Muitos argumentaram que os insetos eram incompatíveis com restrições alimentares e levantaram preocupações sobre possíveis alergias.
A empresa rebateu as acusações, afirmando que a polêmica foi impulsionada pela desinformação. Takahito Watanabe, fundador da Gryllus, comentou que era "possível que os relatos falsos e as teorias da conspiração que circularam nas redes sociais tenham sido aceitos como verdade por quem os leu". Mas o estrago já estava feito.
A falência.
Segundo o South China Morning Post, as vendas da empresa despencaram, levando a um acúmulo de estoque que a Gryllus não conseguiu administrar. A empresa tentou solicitar subsídios do governo para mudar o foco do negócio e direcionar a produção de grilos para alimentação animal e aquicultura.
No entanto, com a negativa das autoridades, o castelo de cartas desmoronou.
Sem conseguir se recuperar, no dia 7 de novembro deste ano, a Gryllus INC. declarou insolvência, acumulando uma dívida de aproximadamente 153 milhões de ienes, o equivalente a 5 milhões de reais.
Potencial
Watanabe, além de fundador da empresa, é professor de biologia do desenvolvimento na Universidade de Tokushima, no sul do Japão. Ele explicou que a Gryllus nasceu da preocupação com a crise global de proteínas causada pelo crescimento populacional. "Acreditávamos que havia potencial suficiente para que o negócio tivesse sucesso no Japão", afirma.

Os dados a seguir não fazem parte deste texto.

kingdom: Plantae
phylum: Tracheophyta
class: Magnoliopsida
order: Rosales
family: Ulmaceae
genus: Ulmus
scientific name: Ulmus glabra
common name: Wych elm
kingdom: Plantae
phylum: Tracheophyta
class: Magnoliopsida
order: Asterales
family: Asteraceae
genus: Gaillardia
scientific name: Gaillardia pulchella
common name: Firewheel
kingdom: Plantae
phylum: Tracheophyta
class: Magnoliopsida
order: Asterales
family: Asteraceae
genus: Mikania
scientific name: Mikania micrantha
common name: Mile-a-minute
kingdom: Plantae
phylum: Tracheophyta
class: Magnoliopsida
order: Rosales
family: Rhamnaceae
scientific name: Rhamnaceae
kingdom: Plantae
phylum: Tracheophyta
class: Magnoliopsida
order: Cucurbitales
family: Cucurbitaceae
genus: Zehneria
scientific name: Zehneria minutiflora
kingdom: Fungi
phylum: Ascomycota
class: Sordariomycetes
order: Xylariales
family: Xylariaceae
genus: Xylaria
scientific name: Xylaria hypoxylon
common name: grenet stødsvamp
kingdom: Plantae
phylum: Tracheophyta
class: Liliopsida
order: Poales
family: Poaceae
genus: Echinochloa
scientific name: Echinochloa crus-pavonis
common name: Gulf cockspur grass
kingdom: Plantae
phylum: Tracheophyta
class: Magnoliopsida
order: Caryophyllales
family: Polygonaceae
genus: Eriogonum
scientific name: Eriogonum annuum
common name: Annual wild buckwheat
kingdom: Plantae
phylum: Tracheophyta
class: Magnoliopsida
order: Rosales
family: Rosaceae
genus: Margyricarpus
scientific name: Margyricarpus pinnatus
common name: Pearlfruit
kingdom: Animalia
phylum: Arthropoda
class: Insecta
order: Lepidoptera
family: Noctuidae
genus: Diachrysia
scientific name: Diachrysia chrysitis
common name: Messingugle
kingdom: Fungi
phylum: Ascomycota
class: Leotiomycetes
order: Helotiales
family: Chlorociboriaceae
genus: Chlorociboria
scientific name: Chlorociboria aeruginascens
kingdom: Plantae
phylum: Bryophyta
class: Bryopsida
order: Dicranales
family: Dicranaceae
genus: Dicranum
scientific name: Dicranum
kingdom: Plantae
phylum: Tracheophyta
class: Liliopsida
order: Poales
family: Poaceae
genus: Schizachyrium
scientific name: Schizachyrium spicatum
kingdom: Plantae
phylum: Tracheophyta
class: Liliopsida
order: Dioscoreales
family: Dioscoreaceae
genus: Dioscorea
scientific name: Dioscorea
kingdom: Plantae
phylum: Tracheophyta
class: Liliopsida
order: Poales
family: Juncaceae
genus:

A realidade foi outra, mas, apesar do fracasso, ele continua convencido de que os insetos são o futuro da alimentação. "Não sei quanto tempo levará, mas acredito que os insetos se tornarão uma parte essencial da nossa dieta. Durante grande parte da história da humanidade, eles foram uma fonte fundamental de proteína, então há uma boa chance de que voltem a ser aceitos como alimento, especialmente com os avanços tecnológicos", conclui Watanabe.
Alternativas
O pesquisador escolheu os grilos por sua facilidade de criação, rápido crescimento e alto valor nutricional, sendo ricos em cálcio, magnésio, zinco, ferro, vitaminas e fibras. Embora muitos os considerem um dos grandes alimentos do futuro – e até do presente, já que são usados em barras de proteína –, eles não são a única opção.
Um dos insetos aprovados pela própria Autoridade Europeia de Segurança Alimentar é o gusano-da-farinha. Outros, como detalha a Agência Espanhola de Segurança Alimentar e Nutrição, incluem as gafanhotos migratórios e as larvas do escaravelho-do-esterco.
As formas de consumo são diversas: podem ser encontrados congelados, desidratados, em pó, em pasta e até mesmo como um pó de textura mais leve.
Muitos acreditam que os insetos farão parte da dieta ocidental no futuro. O maior desafio será superar o yuck factor, ou fator de repugnância.